The arithmetic follows Directive (EU) 2023/959 with the MRV regulation as the data source, and the page states the boundaries that trim specific fleets (offshore timing, small-tonnage bands, derogations) rather than silently ignoring them. The surrender calendar is part of the answer too: allowances for a compliance year fall due by 30 September of the next, and the inflation-indexed excess-emissions penalty for missing the date rides on top of, not instead of, the surrender itself.
The chart holds your emissions constant and replays them across the phase-in years, which is the cleanest way to see what the schedule did to voyage economics. For the fuel-side twin regulation, the FuelEU GHG intensity calculator computes the intensity the energy mix attains, and the compliance balance calculator prices its penalty; the ocean freight cost calculator carries the resulting surcharges on the commercial side.
Further reading
- EU ETS for shipping
- EU MRV Regulation 2015/757
- EUA market mechanics for shipping
- FuelEU GHG intensity calculator
- FuelEU compliance balance calculator
Frequently asked questions
- How does the EU ETS apply to shipping?
- Since 1 January 2024, ships above 5,000 GT carrying cargo or passengers surrender EU Allowances for their verified emissions: 100 percent of emissions on voyages between EEA ports and at berth, 50 percent on voyages into or out of the EEA. The obligation phased in at 40 percent of scoped emissions for 2024 and 70 percent for 2025, and runs at 100 percent from 2026.
- What is the deadline for surrendering EUAs?
- By 30 September of the year following the compliance year, the shipping company surrenders allowances equal to its scoped, phased-in emissions through its administering authority. Missing it costs the excess-emissions penalty, EUR 100 per tonne indexed to inflation since 2013 (roughly EUR 120 in current terms), on top of the unchanged duty to surrender.
- Are methane and nitrous oxide covered?
- From the 2026 compliance year, yes: the scope widens from CO₂ to include CH₄ and N₂O, reported as CO₂-equivalent under the revised MRV. For 2024 and 2025 only CO₂ counted, which matters most for LNG-fuelled ships, whose methane slip enters the bill from 2026.

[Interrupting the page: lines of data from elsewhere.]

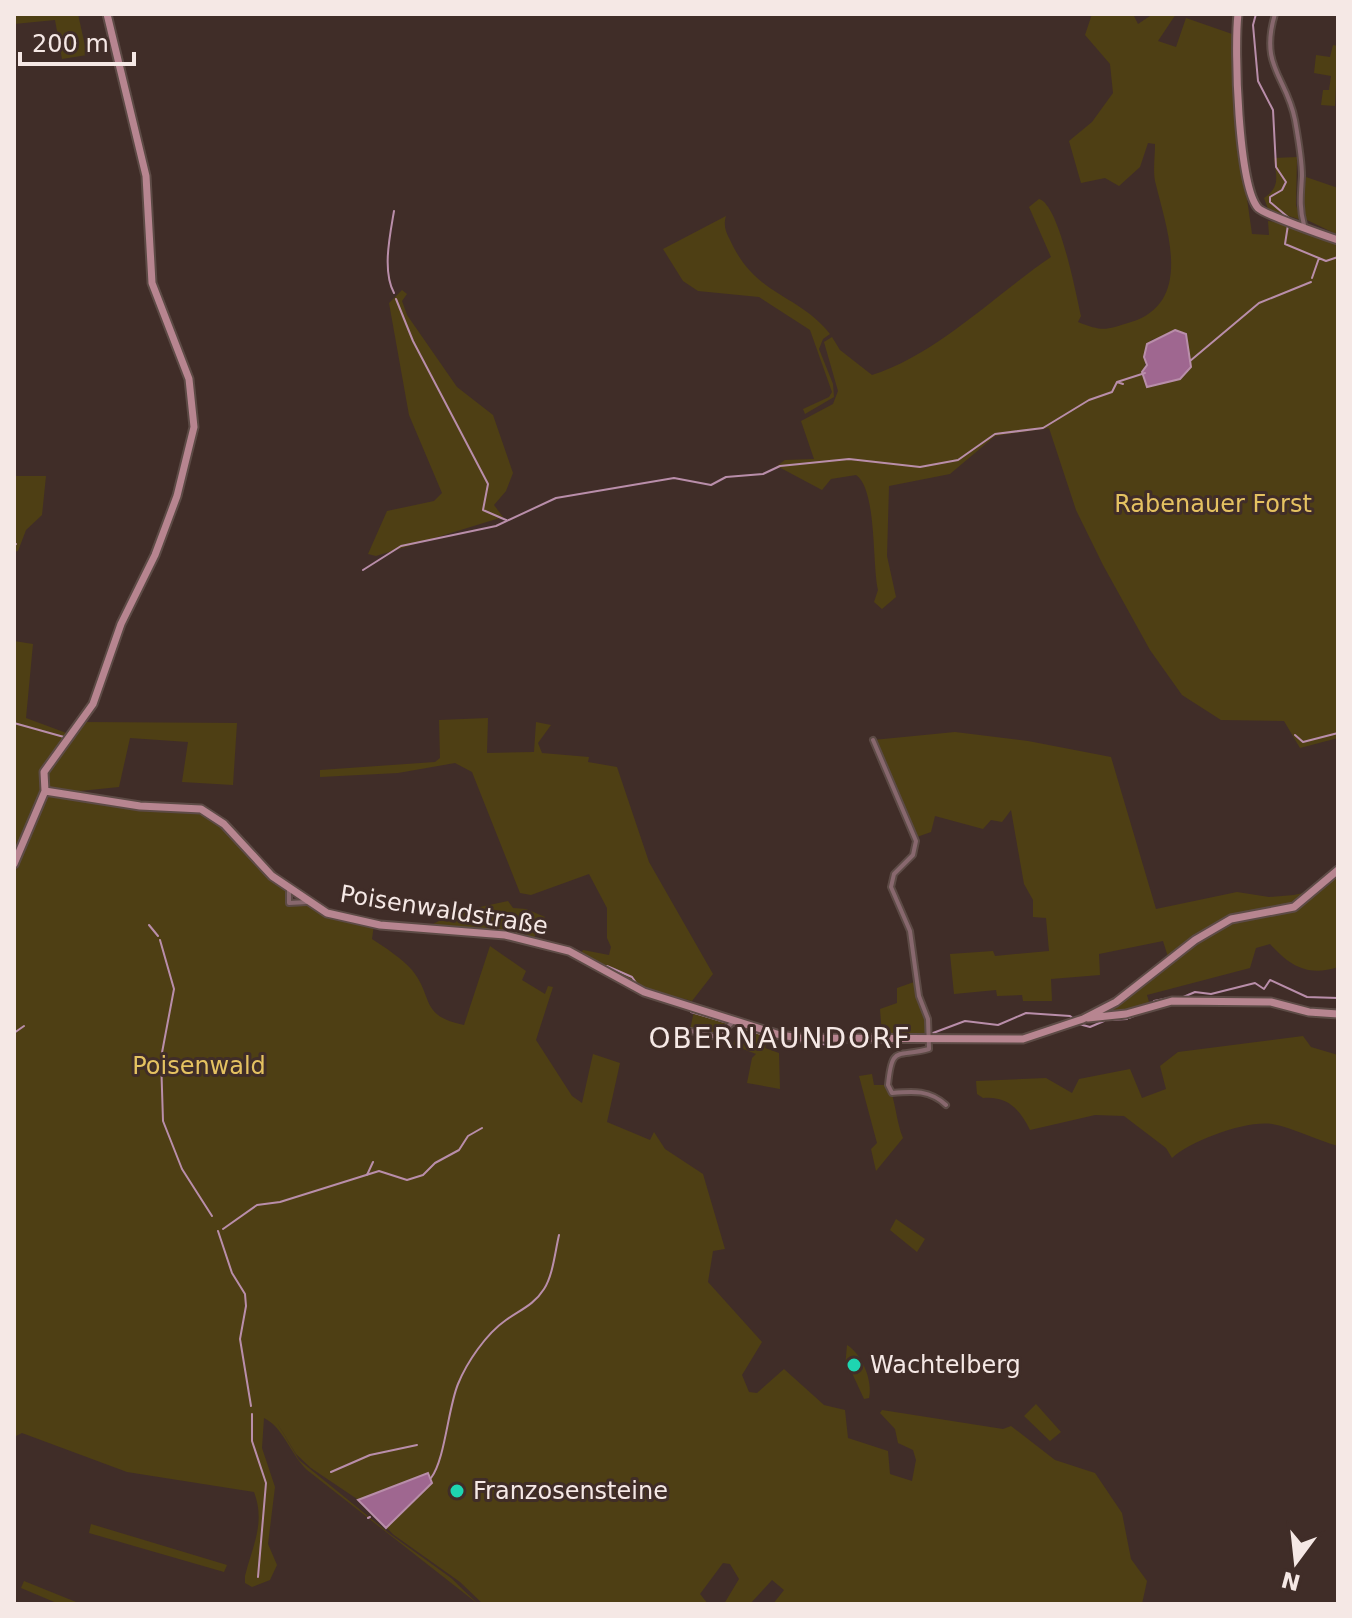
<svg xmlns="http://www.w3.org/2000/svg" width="1352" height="1618" font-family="'DejaVu Sans',sans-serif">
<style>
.green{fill:#4e3f14;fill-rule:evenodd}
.water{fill:#9f6790;stroke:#b98eaa;stroke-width:2}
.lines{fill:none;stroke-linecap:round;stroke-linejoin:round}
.stream{stroke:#b98eaa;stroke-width:2}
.street-casing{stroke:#5d4b46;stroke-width:8}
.secondary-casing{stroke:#5d4b46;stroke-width:11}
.street{stroke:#88686e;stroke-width:4}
.secondary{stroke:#b78590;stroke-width:7}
.poi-dot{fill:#1ed5b1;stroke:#402d28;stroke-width:3}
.labels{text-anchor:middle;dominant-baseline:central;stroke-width:6;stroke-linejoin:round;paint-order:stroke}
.park-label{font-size:24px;fill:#e5c261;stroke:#402d28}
.street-label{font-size:24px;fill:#f5e8e5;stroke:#402d28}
.poi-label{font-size:24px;fill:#f5e8e5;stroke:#402d28;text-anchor:start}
.quarter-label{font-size:28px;letter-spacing:2px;fill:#f5e8e5;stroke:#402d28}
</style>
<rect width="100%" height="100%" fill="#402d28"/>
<path class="green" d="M14,14H78L87,55L62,59L55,20L14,24Z
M1092,14H1133L1138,24L1153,14H1176L1158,41L1176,47L1186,18L1235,35L1237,128L1252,234L1269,235L1268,221L1287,223L1338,243V738L1300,748L1284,721L1221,720L1182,695L1150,650L1103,565L1076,510L1049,428L995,436L950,474L889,486L887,556L896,597L882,609L874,602L878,590C872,563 877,489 856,475L831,479L822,490L777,466L785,460L814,459L801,421L833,404L838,391L824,342L832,337L840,350L872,375C936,355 995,295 1051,257L1029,207L1039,199C1059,204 1076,294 1081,316L1078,322C1103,332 1106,330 1131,322C1195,302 1166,227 1155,181C1153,170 1155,156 1155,144L1148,143L1140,167L1119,186L1105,178L1081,183L1069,141L1092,122L1113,93L1110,64L1085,35ZM1158,338L1191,367L1180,379L1154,386L1144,369L1151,340Z
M1333,45L1338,46L1335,106L1321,105L1323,90H1329L1331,76L1314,73L1316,55L1330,57Z
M1297,157L1296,205L1301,220L1268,209L1264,198C1281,187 1276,176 1274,158Z
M1306,177L1338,188V235L1305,219L1302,205Z
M726,216C723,226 726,232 730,240C756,297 797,293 830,334L823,339L819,349L833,384L834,397L805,414L803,409L829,397L832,392L810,330L759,297L698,291L683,281L663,249Z
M402,290L407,294L402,301L407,315L457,387L493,415L513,473L506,491L494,505L503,517L376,556L368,554L387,511L434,501L442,493L409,415L389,303Z
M14,476H46L42,515L26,530L18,551L14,552Z
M14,641L33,644L26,718L69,734L43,773L40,794L199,810L213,816L285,889L287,904L307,905L320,911L374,925L372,939C386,948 401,958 412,970C434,997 419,1016 464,1025L490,946L526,971L522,980L545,994L548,986L553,987L536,1040L572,1096L582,1103L593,1054L620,1063L607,1122L650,1140L654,1132L665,1149L703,1174L725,1249L713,1251L708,1282L762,1342L742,1375L749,1392L757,1393L784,1369L824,1405L845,1410L848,1438L888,1451L890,1474L912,1481L916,1460L913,1450L898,1443L895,1429L880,1413L882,1410L1003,1429L1011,1426L1055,1460L1095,1473L1122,1513L1131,1559L1147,1581L1142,1604H773L784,1590L772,1580L750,1604H724L739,1579L730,1564L723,1563L700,1594L708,1604H483L460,1582L394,1535L357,1499L311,1468L296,1454L276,1421L299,1460L390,1534L451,1578L478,1604L307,1470C291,1455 283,1427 264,1418L262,1448L275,1487L268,1544L277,1565L270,1580L252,1587L245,1583V1576C252,1547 266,1523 254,1492L127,1472L22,1433L14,1437Z
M488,718L487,753L534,752L536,722L551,725L538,743L542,753L589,757L588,762L617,767L649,862L713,974L692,1001L640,987L580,955L583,950L609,955L611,947L607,938V908L589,874L531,895L520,893L472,772L455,763L398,773L320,777V770L435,762L440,758L439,720Z
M83,722L237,723L233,785L182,782L188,742L130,738L119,787L70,792L47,786L44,776Z
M955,732L1028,741L1111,757L1156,909L1237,892L1269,897L1294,895L1303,893L1338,866V967C1308,977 1290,966 1270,944L1256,948L1250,968L1147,995L1149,1002L1124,1012L1096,1016L1168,957L1163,941L1099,954L1100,975L1051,979L1052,1001H1023L1022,995L997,996L996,990L954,994L950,954L993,951L995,956L1049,951L1046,918L1033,917V900L1024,884L1011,810L1002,822L991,820L983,829L935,816L931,832L914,838L873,740Z
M508,901L513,908L526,909L545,917L533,940L429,926L457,912Z
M914,982L928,1033L882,1035L880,1009L897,1003V988Z
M694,1011L731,1023L715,1036L690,1030Z
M740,1024L770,1034L765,1048L779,1053L780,1089L747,1083L752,1058L756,1054L733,1045Z
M1303,1036L1311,1047L1338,1055V1146C1316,1140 1294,1128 1272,1124C1246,1120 1190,1141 1172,1158L1166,1148L1124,1116L1095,1115L1030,1130C1019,1108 1007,1096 983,1098L977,1094L976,1081L1046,1078L1072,1093L1079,1079L1130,1069L1142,1098L1166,1089L1160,1066L1178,1052Z
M872,1074L874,1085H888C896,1100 896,1122 903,1138L876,1171L871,1149L877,1143L859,1076Z
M896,1219L925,1239L917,1252L890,1230Z
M847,1345C862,1354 873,1381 869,1398L864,1399L852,1373L845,1368Z
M1036,1404L1061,1432L1050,1441L1024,1416Z
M91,1524L227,1565L224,1572L89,1533Z
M24,1581L76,1602L81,1604H59L21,1588Z"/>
<path class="water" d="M1175,330L1186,334L1191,367L1180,379L1147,387L1142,372L1147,365L1144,357L1147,344Z
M428,1473L432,1483L386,1528L358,1500Z"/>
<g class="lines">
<path class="stream" d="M1256,14L1253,25L1258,81L1273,110L1276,167L1286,182L1282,190L1270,197V202L1289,218
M1288,225L1285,244L1326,261L1338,257
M1312,278L1319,258
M394,293C382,271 390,235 394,211
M396,299L413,341L488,484L483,510L506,520
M1190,361L1259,303L1311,282
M1117,382L1145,373
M14,545L16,544
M363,570L401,546L496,526L556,498L674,478L711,485L726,477L763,474L780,466L849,459L920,467L958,460L995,434L1043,428L1089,400L1112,392L1117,382L1123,384
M14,723L64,737
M1295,735L1303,742L1338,733
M149,925L158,936
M160,940L174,989L161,1058L163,1121L182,1169L212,1216
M607,966L632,977L639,987
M1181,998L1195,992L1211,994L1255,983L1264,989L1270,980L1307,997L1338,998
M1154,1001L1169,998
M691,1012L728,1023
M1129,1018L1146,1011
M1108,1020L1127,1019
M1079,1024L1090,1027L1104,1021
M734,1025L769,1037L791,1040
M14,1033L24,1026
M933,1033L965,1021L998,1025L1026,1013L1070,1016L1075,1020
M813,1042L832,1046L836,1042
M367,1175L373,1162
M223,1229L257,1205L280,1202L379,1171L407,1180L423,1175L435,1163L459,1150L468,1136L482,1128
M218,1231L232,1273L245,1294L246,1306L240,1339L251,1406
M252,1414V1441L266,1483L258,1577
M331,1472L370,1455L417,1445
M431,1478C445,1460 448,1408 458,1384C467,1362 486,1334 506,1320C520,1310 534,1305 544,1289C553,1275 555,1252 559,1235
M368,1518L370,1517"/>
<defs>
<path id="street" d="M1275,14C1259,67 1287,77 1295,120C1298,137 1302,159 1302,176C1301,194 1299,207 1304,225
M873,740L916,841L913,855L894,874L891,887L910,931L919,996L928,1019L929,1049C897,1058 892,1044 888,1085L892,1093C914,1091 930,1090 946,1105
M289,889V903L307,902
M691,1031L717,1037L733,1022"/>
<path id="secondary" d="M1238,14C1234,47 1238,185 1258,208C1263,214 1326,236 1338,240
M45,791L140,806L201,809L224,824L272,876L327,913L380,925L505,935L569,951L644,992L780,1035L800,1038L1023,1039L1083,1019L1116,1002L1195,940L1231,919L1294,907L1338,870
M45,791L44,772L93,704L121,624L155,555L177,496L194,427L189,379L152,283L146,176L107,14
M14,864L45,791
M1088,1018L1126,1014L1172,1001L1271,1002L1309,1012L1338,1014"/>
</defs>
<use href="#street" class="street-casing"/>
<use href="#secondary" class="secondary-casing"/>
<use href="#street" class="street"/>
<use href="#secondary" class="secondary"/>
</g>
<g class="poi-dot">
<circle cx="854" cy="1365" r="8"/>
<circle cx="457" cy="1491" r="8"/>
</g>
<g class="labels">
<g class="park-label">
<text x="1213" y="504">Rabenauer Forst</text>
<text x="199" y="1066">Poisenwald</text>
</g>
<g class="street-label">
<text transform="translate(444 910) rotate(9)">Poisenwaldstraße</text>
</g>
<g class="poi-label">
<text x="870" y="1365">Wachtelberg</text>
<text x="473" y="1491">Franzosensteine</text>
</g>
<g class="quarter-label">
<text x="780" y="1038">OBERNAUNDORF</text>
</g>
</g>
<rect width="1352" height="1618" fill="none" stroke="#f5e8e5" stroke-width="32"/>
<g transform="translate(1296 1562) rotate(195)" stroke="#402d28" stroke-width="6" paint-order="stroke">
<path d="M0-6L14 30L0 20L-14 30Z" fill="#f5e8e5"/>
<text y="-12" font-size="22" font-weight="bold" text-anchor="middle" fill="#f5e8e5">N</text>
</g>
<path d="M20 52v12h114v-12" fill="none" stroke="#f5e8e5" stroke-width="4"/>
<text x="32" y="52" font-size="24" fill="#f5e8e5" stroke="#402d28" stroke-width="6" paint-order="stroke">200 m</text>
</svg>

- Who pays for EUAs, owner or charterer?
- The regulation places the surrender obligation on the shipping company (the DOC holder), but the directive expects the costs to pass to the commercial operator under contractual arrangements. In time-charter practice that lands in clauses passing EUA costs to charterers; BIMCO's ETS clauses are the standard drafting.
In short
EUAs a ship must surrender under the maritime EU ETS: intra-EEA at 100%, in/out voyages at 50%, the 40/70/100 phase-in, and the cost at your EUA price.